Multiple Tenants Share the Same Domain
If your organization was acquired or merged, the old tenant may still hold the domain as a verified domain. The old tenant’s Autodiscover redirect remains active even after the domain is removed from the old tenant. Contact the old tenant’s admin to remove the domain entirely. Then verify the domain in the new tenant and update DNS.

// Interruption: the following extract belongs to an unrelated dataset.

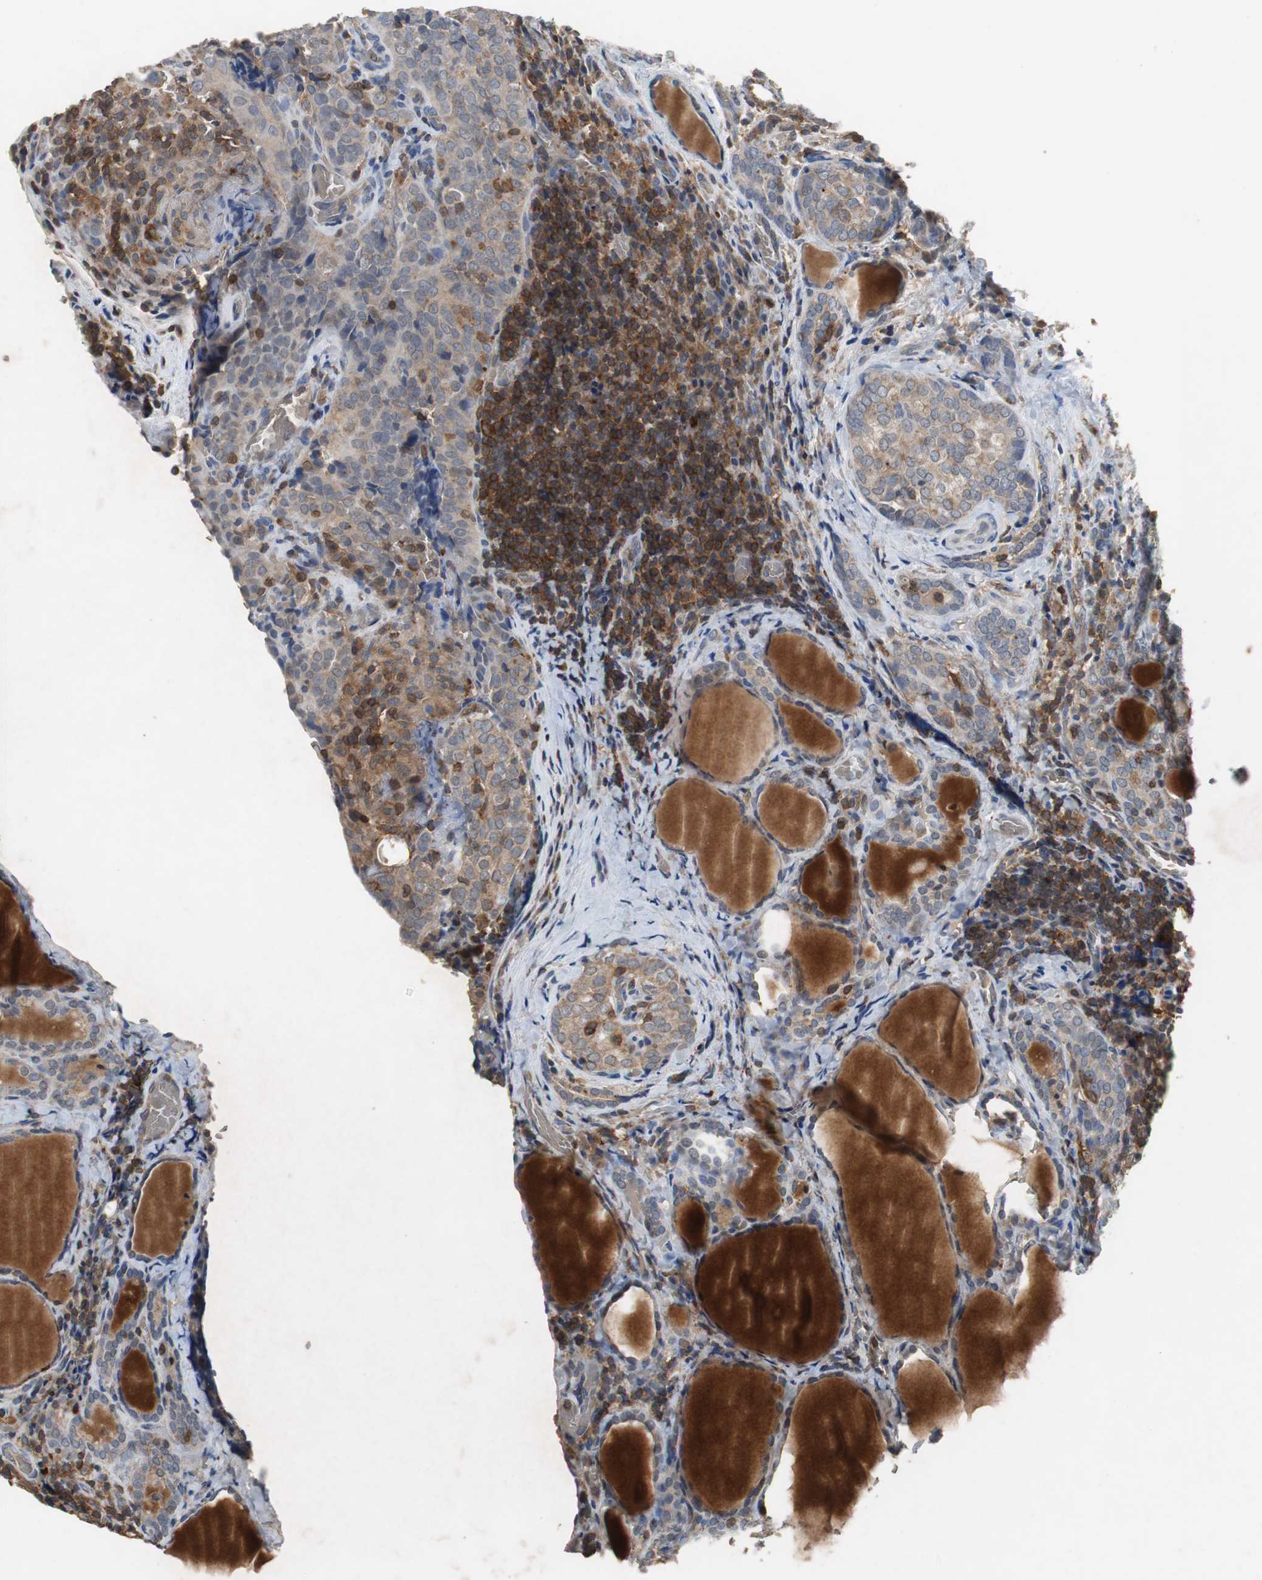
{"staining": {"intensity": "weak", "quantity": "25%-75%", "location": "cytoplasmic/membranous"}, "tissue": "thyroid cancer", "cell_type": "Tumor cells", "image_type": "cancer", "snomed": [{"axis": "morphology", "description": "Papillary adenocarcinoma, NOS"}, {"axis": "topography", "description": "Thyroid gland"}], "caption": "Immunohistochemical staining of papillary adenocarcinoma (thyroid) reveals weak cytoplasmic/membranous protein staining in about 25%-75% of tumor cells.", "gene": "CALB2", "patient": {"sex": "female", "age": 30}}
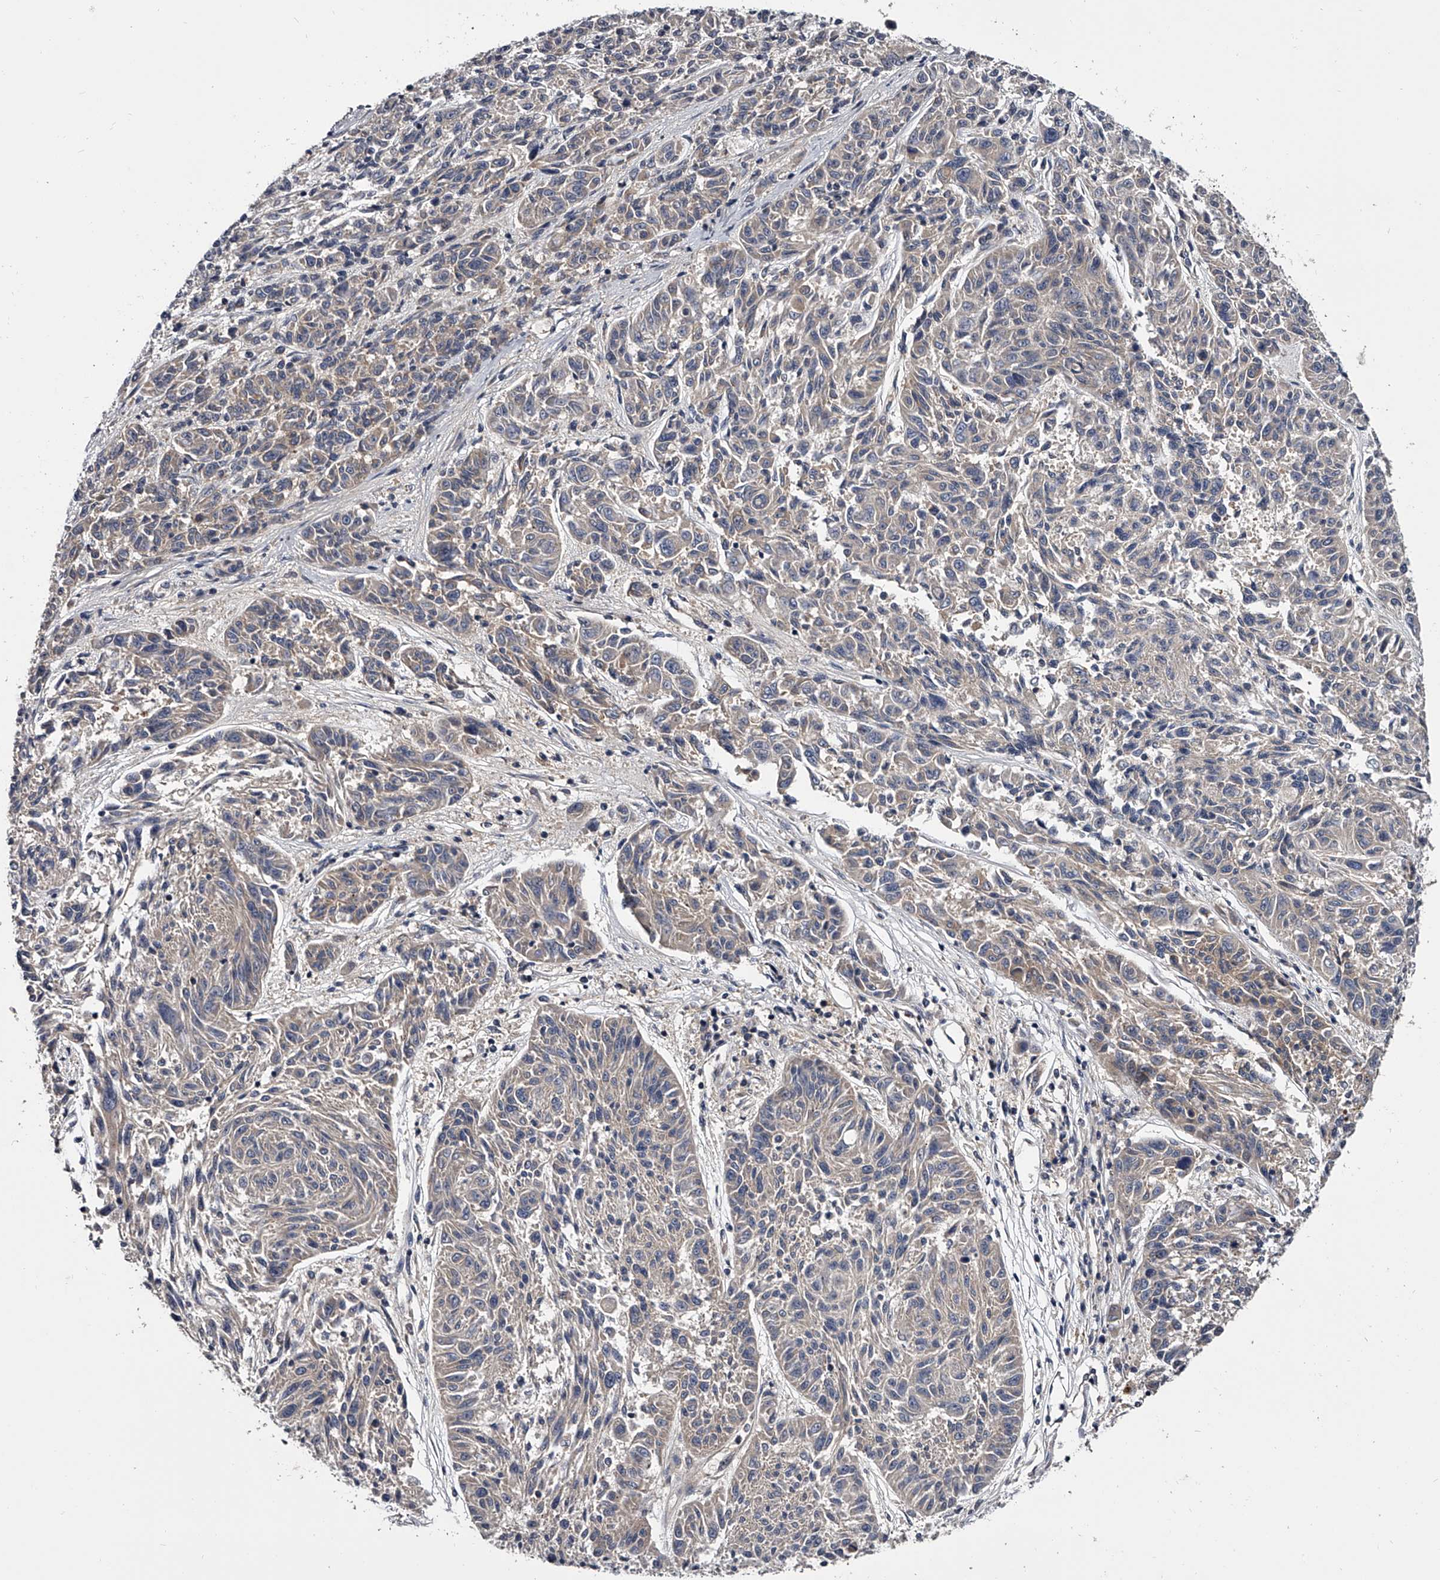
{"staining": {"intensity": "negative", "quantity": "none", "location": "none"}, "tissue": "melanoma", "cell_type": "Tumor cells", "image_type": "cancer", "snomed": [{"axis": "morphology", "description": "Malignant melanoma, NOS"}, {"axis": "topography", "description": "Skin"}], "caption": "A micrograph of human malignant melanoma is negative for staining in tumor cells. The staining is performed using DAB brown chromogen with nuclei counter-stained in using hematoxylin.", "gene": "GAPVD1", "patient": {"sex": "male", "age": 53}}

Autodiscover Redirect vs Direct URL: Key Differences
| Item | HTTP Redirect (Autodiscover) | Direct Autodiscover URL |
|---|---|---|
| Lookup method | Follows HTTP 302 redirect from root domain | Direct HTTPS request to specified URL |
| Tenant binding | Redirect URL points to old or wrong tenant | Explicitly targets the correct tenant endpoint |
| Configuration | Controlled by DNS CNAME or HTTP redirect | Set via registry or Group Policy |
| Security | Vulnerable to redirect hijacking | Reduces attack surface by skipping redirects |
| Recovery after migration | Requires DNS cleanup and old tenant removal | Instant fix with ExcludeHttpRedirect or explicit URL |
Outlook now connects to the correct tenant after you disable HTTP redirects or set an explicit Autodiscover URL. Verify the connection by sending a test email and checking the account settings in File > Account Settings > Account Settings. For ongoing management, deploy the ExcludeHttpRedirect setting via Group Policy to all workstations in your organization to prevent future tenant mix-ups after domain migrations.